◆ Data under study
****************

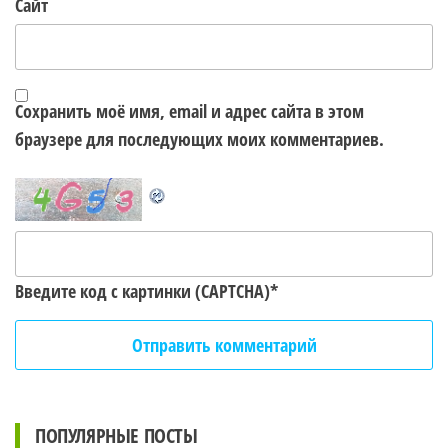
Сайт
Сохранить моё имя, email и адрес сайта в этом
браузере для последующих моих комментариев.
Введите код с картинки (CAPTCHA)
*
ПОПУЛЯРНЫЕ ПОСТЫ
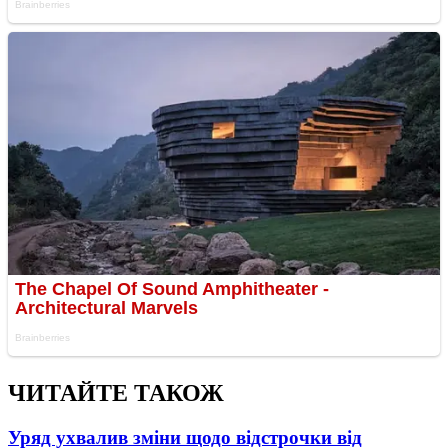
ЧИТАЙТЕ ТАКОЖ
Уряд ухвалив зміни щодо відстрочки від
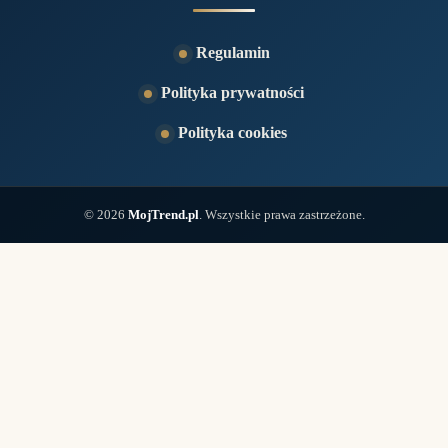
Regulamin
Polityka prywatności
Polityka cookies
© 2026
MojTrend.pl
. Wszystkie prawa zastrzeżone.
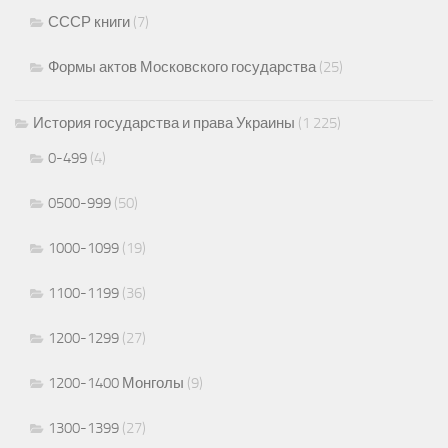
СССР книги
(7)
Формы актов Московского государства
(25)
История государства и права Украины
(1 225)
0-499
(4)
0500-999
(50)
1000-1099
(19)
1100-1199
(36)
1200-1299
(27)
1200-1400 Монголы
(9)
1300-1399
(27)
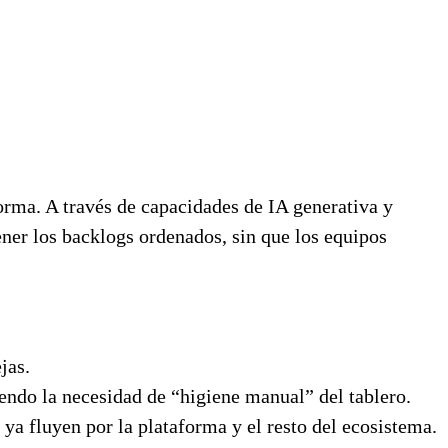
aforma. A través de capacidades de IA generativa y
ener los backlogs ordenados, sin que los equipos
jas.
iendo la necesidad de “higiene manual” del tablero.
e ya fluyen por la plataforma y el resto del ecosistema.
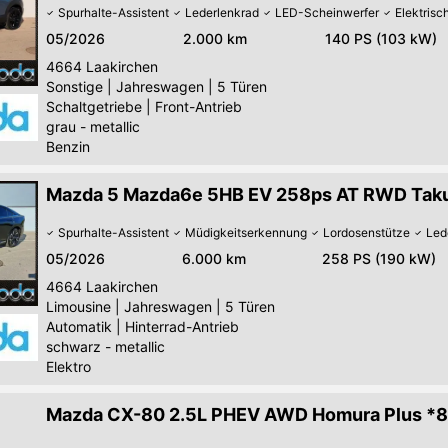
Spurhalte-Assistent
Lederlenkrad
LED-Scheinwerfer
Elektris
05/2026
2.000 km
140 PS (103 kW)
4664
Laakirchen
Sonstige
|
Jahreswagen
|
5 Türen
Schaltgetriebe
|
Front-Antrieb
grau - metallic
Benzin
Mazda 5 Mazda6e 5HB EV 258ps AT RWD Tak
Spurhalte-Assistent
Müdigkeitserkennung
Lordosenstütze
Led
05/2026
6.000 km
258 PS (190 kW)
4664
Laakirchen
Limousine
|
Jahreswagen
|
5 Türen
Automatik
|
Hinterrad-Antrieb
schwarz - metallic
Elektro
Mazda CX-80 2.5L PHEV AWD Homura Plus *8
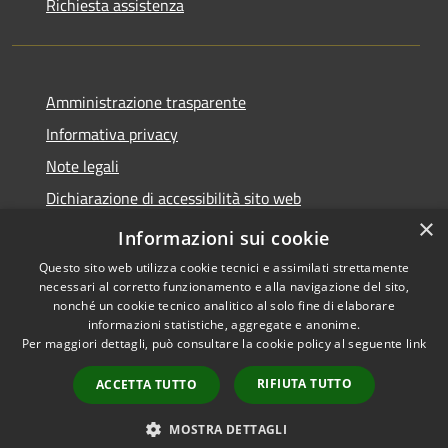
Richiesta assistenza
Amministrazione trasparente
Informativa privacy
Note legali
Dichiarazione di accessibilità sito web
×
WhistleblowingPA
Informazioni sui cookie
Questo sito web utilizza cookie tecnici e assimilati strettamente
necessari al corretto funzionamento e alla navigazione del sito,
nonché un cookie tecnico analitico al solo fine di elaborare
informazioni statistiche, aggregate e anonime.
RSS
Copyright © 2026 • Comune di
Per maggiori dettagli, può consultare la cookie policy al seguente
link
Accessibilità
Gaglianico • Powered by
Privacy
Municipium
Accesso
•
RIFIUTA TUTTO
ACCETTA TUTTO
Cookie
redazione
Mappa del sito
MOSTRA DETTAGLI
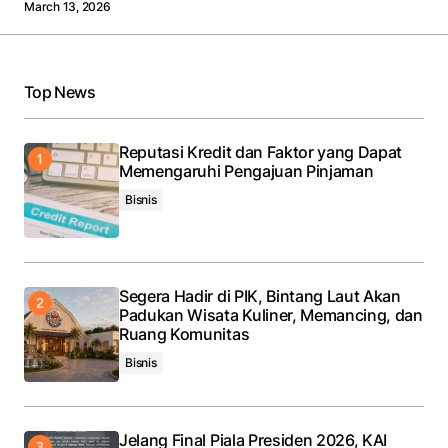
March 13, 2026
Top News
Reputasi Kredit dan Faktor yang Dapat
Memengaruhi Pengajuan Pinjaman
Bisnis
Segera Hadir di PIK, Bintang Laut Akan
Padukan Wisata Kuliner, Memancing, dan
Ruang Komunitas
Bisnis
Jelang Final Piala Presiden 2026, KAI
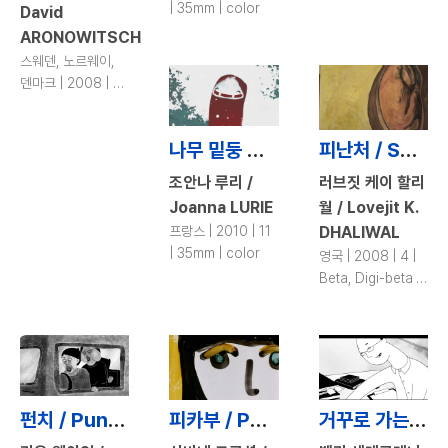
| 35mm | color
David
ARONOWITSCH
스웨덴, 노르웨이,
덴마크 | 2008 | 16
| 35mm | color
나무 밑둥 아래 / The Silence beneath the Bark
피난처 / Sanctuary
조안나 루리 /
러브짓 케이 할리
Joanna LURIE
월 / Lovejit K.
프랑스 | 2010 | 11
DHALIWAL
| 35mm | color
영국 | 2008 | 4 |
Beta, Digi-beta |
color, b&w
펀치 / Punch
피카부 / Peekaboo
거꾸로 가는 여자 / Orsolya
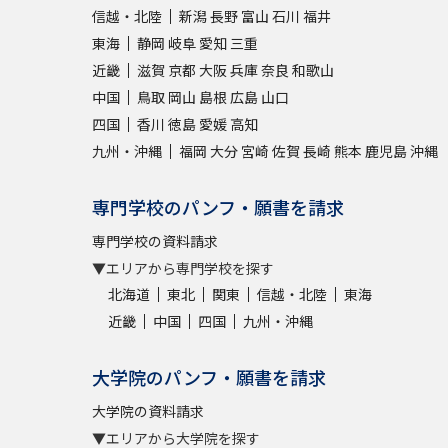
信越・北陸
新潟
長野
富山
石川
福井
東海
静岡
岐阜
愛知
三重
近畿
滋賀
京都
大阪
兵庫
奈良
和歌山
中国
鳥取
岡山
島根
広島
山口
四国
香川
徳島
愛媛
高知
九州・沖縄
福岡
大分
宮崎
佐賀
長崎
熊本
鹿児島
沖縄
専門学校のパンフ・願書を請求
専門学校の資料請求
▼エリアから専門学校を探す
北海道
東北
関東
信越・北陸
東海
近畿
中国
四国
九州・沖縄
大学院のパンフ・願書を請求
大学院の資料請求
▼エリアから大学院を探す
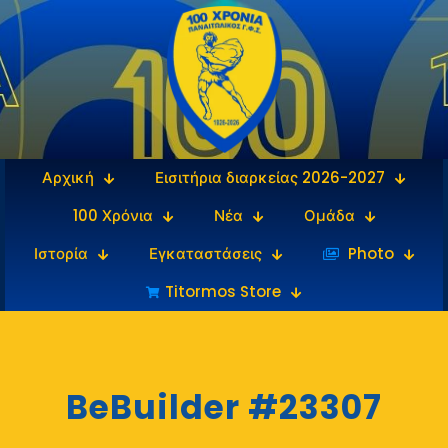
Αρχική
Εισιτήρια διαρκείας 2026-2027
100 Χρόνια
Νέα
Ομάδα
Ιστορία
Εγκαταστάσεις
‎‏‏‎ ‎Photo
Titormos Store
BeBuilder #23307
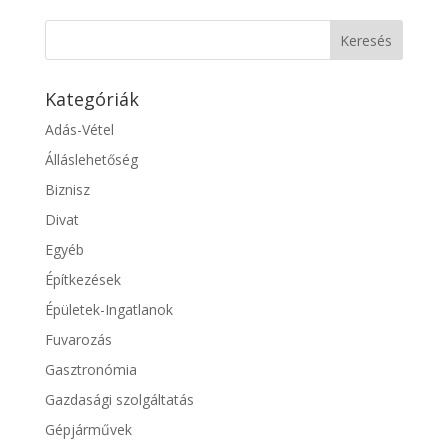
Kategóriák
Adás-Vétel
Álláslehetőség
Biznisz
Divat
Egyéb
Építkezések
Épületek-Ingatlanok
Fuvarozás
Gasztronómia
Gazdasági szolgáltatás
Gépjárművek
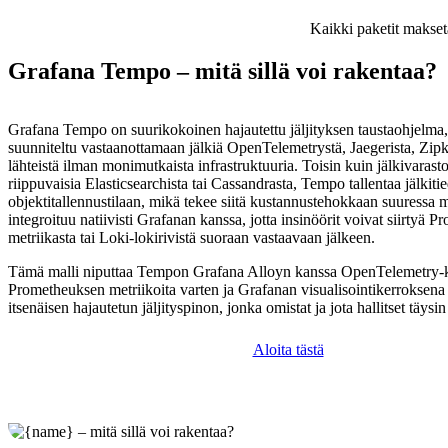
Kaikki paketit makset
Grafana Tempo – mitä sillä voi rakentaa?
Grafana Tempo on suurikokoinen hajautettu jäljityksen taustaohjelma,
suunniteltu vastaanottamaan jälkiä OpenTelemetrystä, Jaegerista, Zipki
lähteistä ilman monimutkaista infrastruktuuria. Toisin kuin jälkivarasto
riippuvaisia Elasticsearchista tai Cassandrasta, Tempo tallentaa jälkiti
objektitallennustilaan, mikä tekee siitä kustannustehokkaan suuressa 
integroituu natiivisti Grafanan kanssa, jotta insinöörit voivat siirtyä P
metriikasta tai Loki-lokirivistä suoraan vastaavaan jälkeen.
Tämä malli niputtaa Tempon Grafana Alloyn kanssa OpenTelemetry-k
Prometheuksen metriikoita varten ja Grafanan visualisointikerroksena –
itsenäisen hajautetun jäljityspinon, jonka omistat ja jota hallitset täysi
Aloita tästä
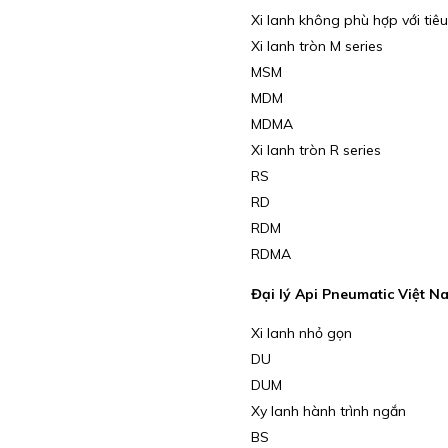
Xi lanh không phù hợp với tiê
Xi lanh tròn M series
MSM
MDM
MDMA
Xi lanh tròn R series
RS
RD
RDM
RDMA
Đại lý Api Pneumatic Việt N
Xi lanh nhỏ gọn
DU
DUM
Xy lanh hành trình ngắn
BS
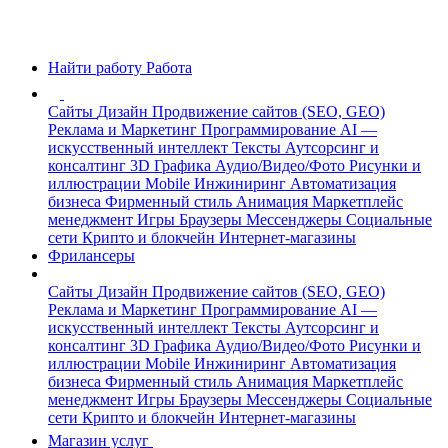
Найти работу
Работа
Сайты
Дизайн
Продвижение сайтов (SEO, GEO)
Реклама и Маркетинг
Программирование
AI —
искусственный интеллект
Тексты
Аутсорсинг и
консалтинг
3D Графика
Аудио/Видео/Фото
Рисунки и
иллюстрации
Mobile
Инжиниринг
Автоматизация
бизнеса
Фирменный стиль
Анимация
Маркетплейс
менеджмент
Игры
Браузеры
Мессенджеры
Социальные
сети
Крипто и блокчейн
Интернет-магазины
Фрилансеры
Сайты
Дизайн
Продвижение сайтов (SEO, GEO)
Реклама и Маркетинг
Программирование
AI —
искусственный интеллект
Тексты
Аутсорсинг и
консалтинг
3D Графика
Аудио/Видео/Фото
Рисунки и
иллюстрации
Mobile
Инжиниринг
Автоматизация
бизнеса
Фирменный стиль
Анимация
Маркетплейс
менеджмент
Игры
Браузеры
Мессенджеры
Социальные
сети
Крипто и блокчейн
Интернет-магазины
Магазин услуг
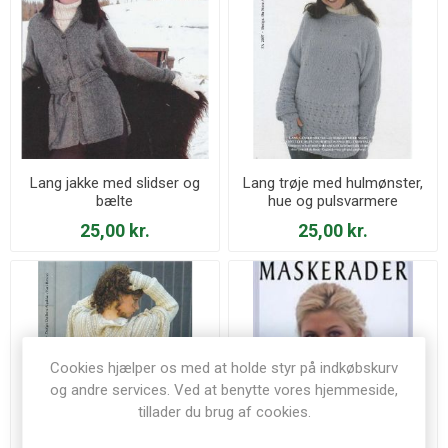
Lang jakke med slidser og
Lang trøje med hulmønster,
bælte
hue og pulsvarmere
25,00 kr.
25,00 kr.
Cookies hjælper os med at holde styr på indkøbskurv
og andre services. Ved at benytte vores hjemmeside,
tillader du brug af cookies.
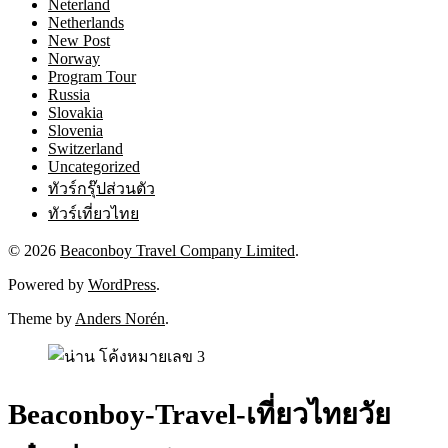
Neterland
Netherlands
New Post
Norway
Program Tour
Russia
Slovakia
Slovenia
Switzerland
Uncategorized
ทัวร์กรุ๊ปส่วนตัว
ทัวร์เที่ยวไทย
© 2026
Beaconboy Travel Company Limited
.
Powered by
WordPress
.
Theme by
Anders Norén
.
Beaconboy-Travel-เที่ยวไทยวัย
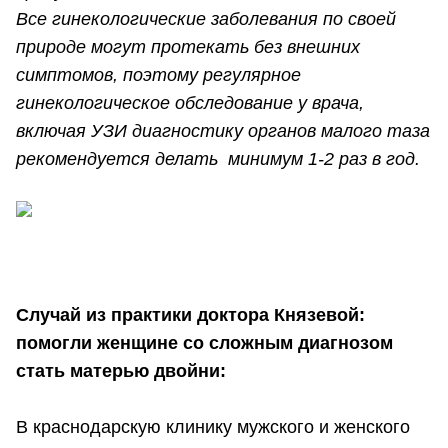
Все гинекологические заболевания по своей
природе могут протекать без внешних
симптомов, поэтому регулярное
гинекологическое обследование у врача,
включая УЗИ диагностику органов малого таза
рекомендуется делать минимум 1-2 раз в год.
Случай из практики доктора Князевой:
помогли женщине со сложным диагнозом
стать матерью двойни:
В краснодарскую клинику мужского и женского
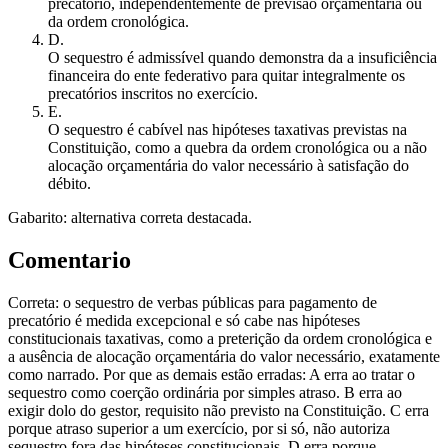
precatório, independentemente de previsão orçamentária ou
da ordem cronológica.
D
.
O sequestro é admissível quando demonstra da a insuficiência
financeira do ente federativo para quitar integralmente os
precatórios inscritos no exercício.
E
.
O sequestro é cabível nas hipóteses taxativas previstas na
Constituição, como a quebra da ordem cronológica ou a não
alocação orçamentária do valor necessário à satisfação do
débito.
Gabarito: alternativa correta destacada.
Comentario
Correta: o sequestro de verbas públicas para pagamento de
precatório é medida excepcional e só cabe nas hipóteses
constitucionais taxativas, como a preterição da ordem cronológica e
a ausência de alocação orçamentária do valor necessário, exatamente
como narrado. Por que as demais estão erradas: A erra ao tratar o
sequestro como coerção ordinária por simples atraso. B erra ao
exigir dolo do gestor, requisito não previsto na Constituição. C erra
porque atraso superior a um exercício, por si só, não autoriza
sequestro fora das hipóteses constitucionais. D erra porque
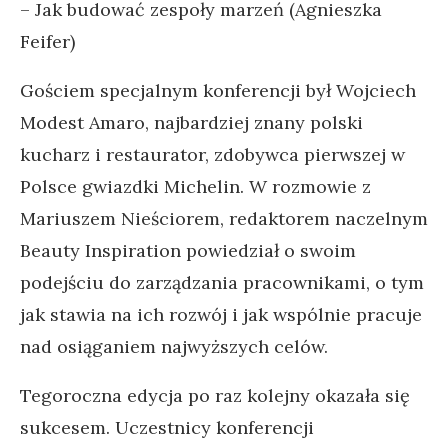
– Jak budować zespoły marzeń (Agnieszka
Feifer)
Gościem specjalnym konferencji był Wojciech
Modest Amaro, najbardziej znany polski
kucharz i restaurator, zdobywca pierwszej w
Polsce gwiazdki Michelin. W rozmowie z
Mariuszem Nieściorem, redaktorem naczelnym
Beauty Inspiration powiedział o swoim
podejściu do zarządzania pracownikami, o tym
jak stawia na ich rozwój i jak wspólnie pracuje
nad osiąganiem najwyższych celów.
Tegoroczna edycja po raz kolejny okazała się
sukcesem. Uczestnicy konferencji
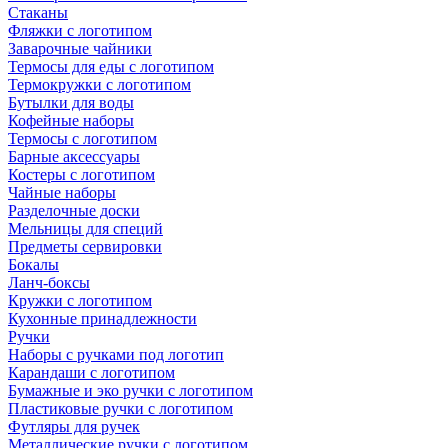
Стаканы
Фляжки с логотипом
Заварочные чайники
Термосы для еды с логотипом
Термокружки с логотипом
Бутылки для воды
Кофейные наборы
Термосы с логотипом
Барные аксессуары
Костеры с логотипом
Чайные наборы
Разделочные доски
Мельницы для специй
Предметы сервировки
Бокалы
Ланч-боксы
Кружки с логотипом
Кухонные принадлежности
Ручки
Наборы с ручками под логотип
Карандаши с логотипом
Бумажные и эко ручки с логотипом
Пластиковые ручки с логотипом
Футляры для ручек
Металлические ручки с логотипом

****************

◆ What is required
The count, and nothing else: how many lines of the entries contain the word "series"?

◆ Solution to this exercise
2